Records from a data source

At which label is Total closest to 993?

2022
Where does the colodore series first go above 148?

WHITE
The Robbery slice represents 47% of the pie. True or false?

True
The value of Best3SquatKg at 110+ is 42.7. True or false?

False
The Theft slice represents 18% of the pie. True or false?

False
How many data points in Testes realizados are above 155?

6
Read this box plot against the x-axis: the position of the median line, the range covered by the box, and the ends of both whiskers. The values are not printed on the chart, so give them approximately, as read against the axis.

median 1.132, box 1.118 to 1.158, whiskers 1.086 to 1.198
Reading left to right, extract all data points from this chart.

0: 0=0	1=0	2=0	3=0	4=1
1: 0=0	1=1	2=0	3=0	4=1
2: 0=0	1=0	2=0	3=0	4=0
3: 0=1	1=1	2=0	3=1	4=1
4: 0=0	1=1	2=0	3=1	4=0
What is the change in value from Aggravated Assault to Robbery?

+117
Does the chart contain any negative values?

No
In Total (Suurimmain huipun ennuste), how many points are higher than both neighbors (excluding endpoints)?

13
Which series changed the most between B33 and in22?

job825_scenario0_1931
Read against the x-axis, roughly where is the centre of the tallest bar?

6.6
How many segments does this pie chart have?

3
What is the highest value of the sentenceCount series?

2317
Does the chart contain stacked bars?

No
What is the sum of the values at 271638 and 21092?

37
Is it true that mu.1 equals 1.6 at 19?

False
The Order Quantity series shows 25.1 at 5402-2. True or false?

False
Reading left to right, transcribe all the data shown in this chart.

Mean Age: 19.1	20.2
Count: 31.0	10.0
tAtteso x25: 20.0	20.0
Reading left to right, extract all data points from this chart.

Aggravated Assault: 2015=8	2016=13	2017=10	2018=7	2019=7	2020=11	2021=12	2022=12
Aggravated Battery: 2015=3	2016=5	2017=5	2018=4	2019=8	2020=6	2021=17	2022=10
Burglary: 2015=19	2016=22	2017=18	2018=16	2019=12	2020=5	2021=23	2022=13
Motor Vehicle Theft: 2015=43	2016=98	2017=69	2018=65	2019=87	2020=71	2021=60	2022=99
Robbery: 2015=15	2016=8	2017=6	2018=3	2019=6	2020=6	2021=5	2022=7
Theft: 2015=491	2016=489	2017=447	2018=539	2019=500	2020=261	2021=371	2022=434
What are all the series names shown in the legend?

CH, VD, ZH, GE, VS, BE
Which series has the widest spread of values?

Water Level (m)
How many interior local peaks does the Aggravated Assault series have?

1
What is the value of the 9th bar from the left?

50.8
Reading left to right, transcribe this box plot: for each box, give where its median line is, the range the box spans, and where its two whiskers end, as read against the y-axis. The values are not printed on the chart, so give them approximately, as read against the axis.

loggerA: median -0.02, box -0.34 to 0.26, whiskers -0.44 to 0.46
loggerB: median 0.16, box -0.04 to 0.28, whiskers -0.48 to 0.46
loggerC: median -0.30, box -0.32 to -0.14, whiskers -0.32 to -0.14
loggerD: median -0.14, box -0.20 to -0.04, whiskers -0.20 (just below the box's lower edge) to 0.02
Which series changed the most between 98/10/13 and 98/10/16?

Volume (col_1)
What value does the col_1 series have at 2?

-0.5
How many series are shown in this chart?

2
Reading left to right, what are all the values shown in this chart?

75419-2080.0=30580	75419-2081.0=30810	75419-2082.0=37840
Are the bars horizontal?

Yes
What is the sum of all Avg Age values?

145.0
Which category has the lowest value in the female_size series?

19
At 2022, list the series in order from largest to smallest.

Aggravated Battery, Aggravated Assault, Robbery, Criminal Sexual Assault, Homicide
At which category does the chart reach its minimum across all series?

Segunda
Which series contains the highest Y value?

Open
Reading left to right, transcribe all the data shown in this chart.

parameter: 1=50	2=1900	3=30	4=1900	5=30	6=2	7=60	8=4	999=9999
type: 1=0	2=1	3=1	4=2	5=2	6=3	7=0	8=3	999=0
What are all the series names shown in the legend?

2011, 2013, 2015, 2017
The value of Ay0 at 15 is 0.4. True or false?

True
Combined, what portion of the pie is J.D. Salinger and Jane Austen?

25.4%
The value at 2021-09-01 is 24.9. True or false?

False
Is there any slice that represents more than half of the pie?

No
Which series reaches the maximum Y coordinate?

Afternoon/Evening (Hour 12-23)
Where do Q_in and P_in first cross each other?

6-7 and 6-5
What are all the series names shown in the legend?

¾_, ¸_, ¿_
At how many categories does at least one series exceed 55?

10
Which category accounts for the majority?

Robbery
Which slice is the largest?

▸ What the task asks: Can you write out all of the lines above again, word for word and with nothing changed?

▸ Task result:
At which label is Total closest to 993?

2022
Where does the colodore series first go above 148?

WHITE
The Robbery slice represents 47% of the pie. True or false?

True
The value of Best3SquatKg at 110+ is 42.7. True or false?

False
The Theft slice represents 18% of the pie. True or false?

False
How many data points in Testes realizados are above 155?

6
Read this box plot against the x-axis: the position of the median line, the range covered by the box, and the ends of both whiskers. The values are not printed on the chart, so give them approximately, as read against the axis.

median 1.132, box 1.118 to 1.158, whiskers 1.086 to 1.198
Reading left to right, extract all data points from this chart.

0: 0=0	1=0	2=0	3=0	4=1
1: 0=0	1=1	2=0	3=0	4=1
2: 0=0	1=0	2=0	3=0	4=0
3: 0=1	1=1	2=0	3=1	4=1
4: 0=0	1=1	2=0	3=1	4=0
What is the change in value from Aggravated Assault to Robbery?

+117
Does the chart contain any negative values?

No
In Total (Suurimmain huipun ennuste), how many points are higher than both neighbors (excluding endpoints)?

13
Which series changed the most between B33 and in22?

job825_scenario0_1931
Read against the x-axis, roughly where is the centre of the tallest bar?

6.6
How many segments does this pie chart have?

3
What is the highest value of the sentenceCount series?

2317
Does the chart contain stacked bars?

No
What is the sum of the values at 271638 and 21092?

37
Is it true that mu.1 equals 1.6 at 19?

False
The Order Quantity series shows 25.1 at 5402-2. True or false?

False
Reading left to right, transcribe all the data shown in this chart.

Mean Age: 19.1	20.2
Count: 31.0	10.0
tAtteso x25: 20.0	20.0
Reading left to right, extract all data points from this chart.

Aggravated Assault: 2015=8	2016=13	2017=10	2018=7	2019=7	2020=11	2021=12	2022=12
Aggravated Battery: 2015=3	2016=5	2017=5	2018=4	2019=8	2020=6	2021=17	2022=10
Burglary: 2015=19	2016=22	2017=18	2018=16	2019=12	2020=5	2021=23	2022=13
Motor Vehicle Theft: 2015=43	2016=98	2017=69	2018=65	2019=87	2020=71	2021=60	2022=99
Robbery: 2015=15	2016=8	2017=6	2018=3	2019=6	2020=6	2021=5	2022=7
Theft: 2015=491	2016=489	2017=447	2018=539	2019=500	2020=261	2021=371	2022=434
What are all the series names shown in the legend?

CH, VD, ZH, GE, VS, BE
Which series has the widest spread of values?

Water Level (m)
How many interior local peaks does the Aggravated Assault series have?

1
What is the value of the 9th bar from the left?

50.8
Reading left to right, transcribe this box plot: for each box, give where its median line is, the range the box spans, and where its two whiskers end, as read against the y-axis. The values are not printed on the chart, so give them approximately, as read against the axis.

loggerA: median -0.02, box -0.34 to 0.26, whiskers -0.44 to 0.46
loggerB: median 0.16, box -0.04 to 0.28, whiskers -0.48 to 0.46
loggerC: median -0.30, box -0.32 to -0.14, whiskers -0.32 to -0.14
loggerD: median -0.14, box -0.20 to -0.04, whiskers -0.20 (just below the box's lower edge) to 0.02
Which series changed the most between 98/10/13 and 98/10/16?

Volume (col_1)
What value does the col_1 series have at 2?

-0.5
How many series are shown in this chart?

2
Reading left to right, what are all the values shown in this chart?

75419-2080.0=30580	75419-2081.0=30810	75419-2082.0=37840
Are the bars horizontal?

Yes
What is the sum of all Avg Age values?

145.0
Which category has the lowest value in the female_size series?

19
At 2022, list the series in order from largest to smallest.

Aggravated Battery, Aggravated Assault, Robbery, Criminal Sexual Assault, Homicide
At which category does the chart reach its minimum across all series?

Segunda
Which series contains the highest Y value?

Open
Reading left to right, transcribe all the data shown in this chart.

parameter: 1=50	2=1900	3=30	4=1900	5=30	6=2	7=60	8=4	999=9999
type: 1=0	2=1	3=1	4=2	5=2	6=3	7=0	8=3	999=0
What are all the series names shown in the legend?

2011, 2013, 2015, 2017
The value of Ay0 at 15 is 0.4. True or false?

True
Combined, what portion of the pie is J.D. Salinger and Jane Austen?

25.4%
The value at 2021-09-01 is 24.9. True or false?

False
Is there any slice that represents more than half of the pie?

No
Which series reaches the maximum Y coordinate?

Afternoon/Evening (Hour 12-23)
Where do Q_in and P_in first cross each other?

6-7 and 6-5
What are all the series names shown in the legend?

¾_, ¸_, ¿_
At how many categories does at least one series exceed 55?

10
Which category accounts for the majority?

Robbery
Which slice is the largest?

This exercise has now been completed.